I peered into the dark tunnels on either side of the station until I saw the bright light that meant the train was approaching. I sat down on the bench to give the impression I had been waiting patiently the whole time. When the train stopped, I expected David Wilson to be alone, but he wasn’t. The woman beside him has been called Miranda Young, has taken the name Antoinette Monson, and was the world’s biggest pop star. Molly Metropolis.

She was dressed simply, as is her modus operandi now. She wore a pair of high-wasted beige pants, a white T-shirt with a very low V down to her belly button, showing off a triangle of skin, and a pair of black boots with a huge wedge heel, which she said she built herself. Her fingernails were bare and she wasn’t wearing much makeup. She wore sunglasses with small, round, very dark lenses, but took them off when we talked. She seemed pleased to see me. She made me feel nervous.

She introduced me to Wilson and after a word or two of greeting (he called her “Molls”), he disappeared into the control room to get the thing chugging.
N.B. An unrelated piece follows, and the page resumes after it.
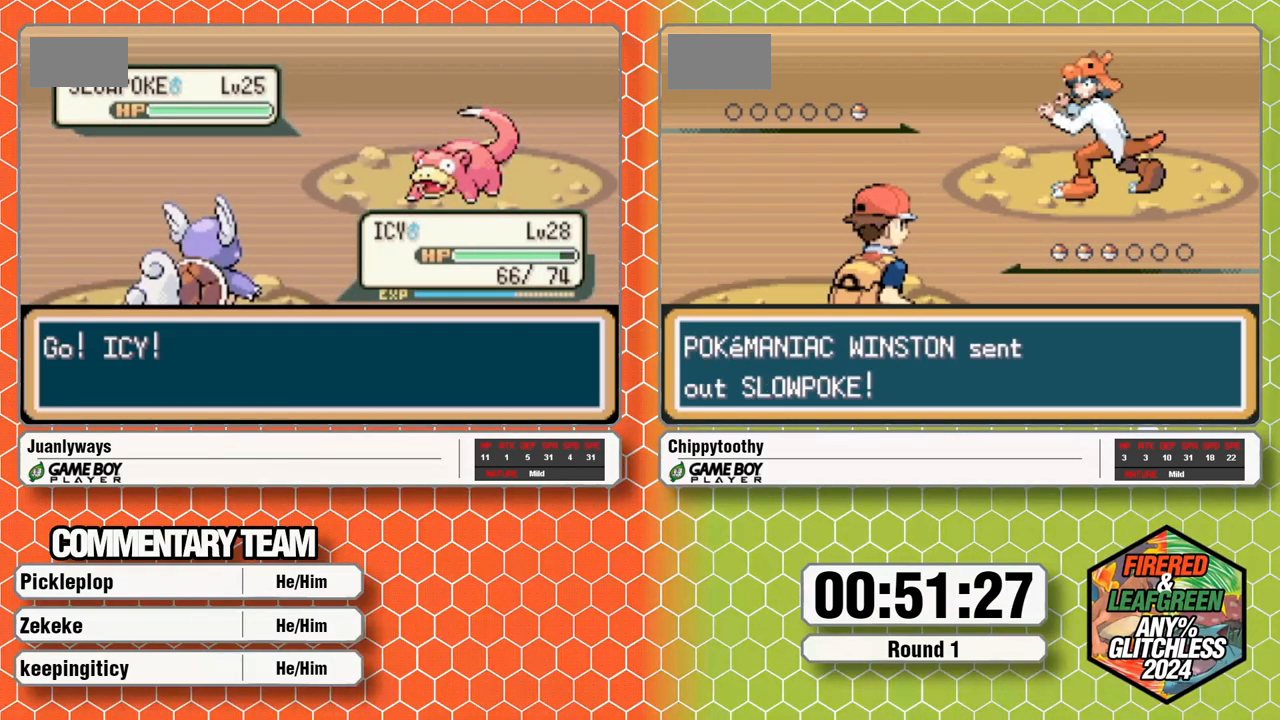
{"dt_ms": 500, "buttons": [], "events": [[233, "DPAD_DOWN", "down"], [283, "DPAD_DOWN", "up"], [333, "A", "down"], [383, "A", "up"]]}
I didn’t see him again. Molly gave me a quick tour of the train. She explained that they had made some changes to the original design. She personally had ripped the seats out of the front car to make room for a table. The second car retained its traditional seats — slightly more legroom than L trains have today. She apologized for the noise, the rattle of the train. I drank water, she drank red wine, and we both ate from a bag of walnuts.

“Thanks for the water,” I said. “I’m a little starstruck.”

It was hard to talk to Molly. Her voice was familiar, her face was familiar, but it felt like if I had reached out to grab her, my hand would pass right through her body like a ghost on a TV show. In other words, Molly was unreal. She spoke to me like she was speaking to Barbara Walters, which was fitting. Molly has so many interviews left ungiven.

“I’m so glad to have you here,” she said. “But we have limited time. Unless you’re interested in staying on the train.”

“I’m not sure exactly what you mean, but that seems like a dangerous choice. After all, Caitlin stayed, didn’t she?”

“Oh my goodness, of course you’re worried! But don’t be worried. Cait is alive. She is perfectly alive and perfectly fine. Adjusting. Some people have a harder time adjusting, but she didn’t, she’s doing so well. Were you two close?”

After this little speech, I had more new questions than answers. Thankful Taer was still alive, I checked to make sure my voice recorder (which Molly agreed to me using) was working.

“I’m sorry,” I said, referring to the interruption to check the recorder. “Can we go back? Cait’s alive and ‘adjusting’? What are you talking about?”

“You knew Cyrus better than Caitlin, didn’t you, and you are probably worried about him. I don’t mean to be a tease!”

“Yes. And he’s alive, too, you’re saying?”

“Yes, alive and fine,” she over-exaggerated the word fine , like she was singing it in a musical.

I took a moment to assimilate this information. I cried, and she reached across the table, and held my hand.

“I’m sorry,” I said again.

“No!” she said. “Cry!”

She kept holding my hand, in her surprisingly strong grip with surprisingly soft fingers, until I stopped crying. In writing down this moment, I’m reminded of Taer and Nix’s first post-college encounter, when Nix cried. Did Molly do this intentionally, so my rendering of the event would echo an earlier incident she knew was in the book? I wish I’d heard the echo at the time.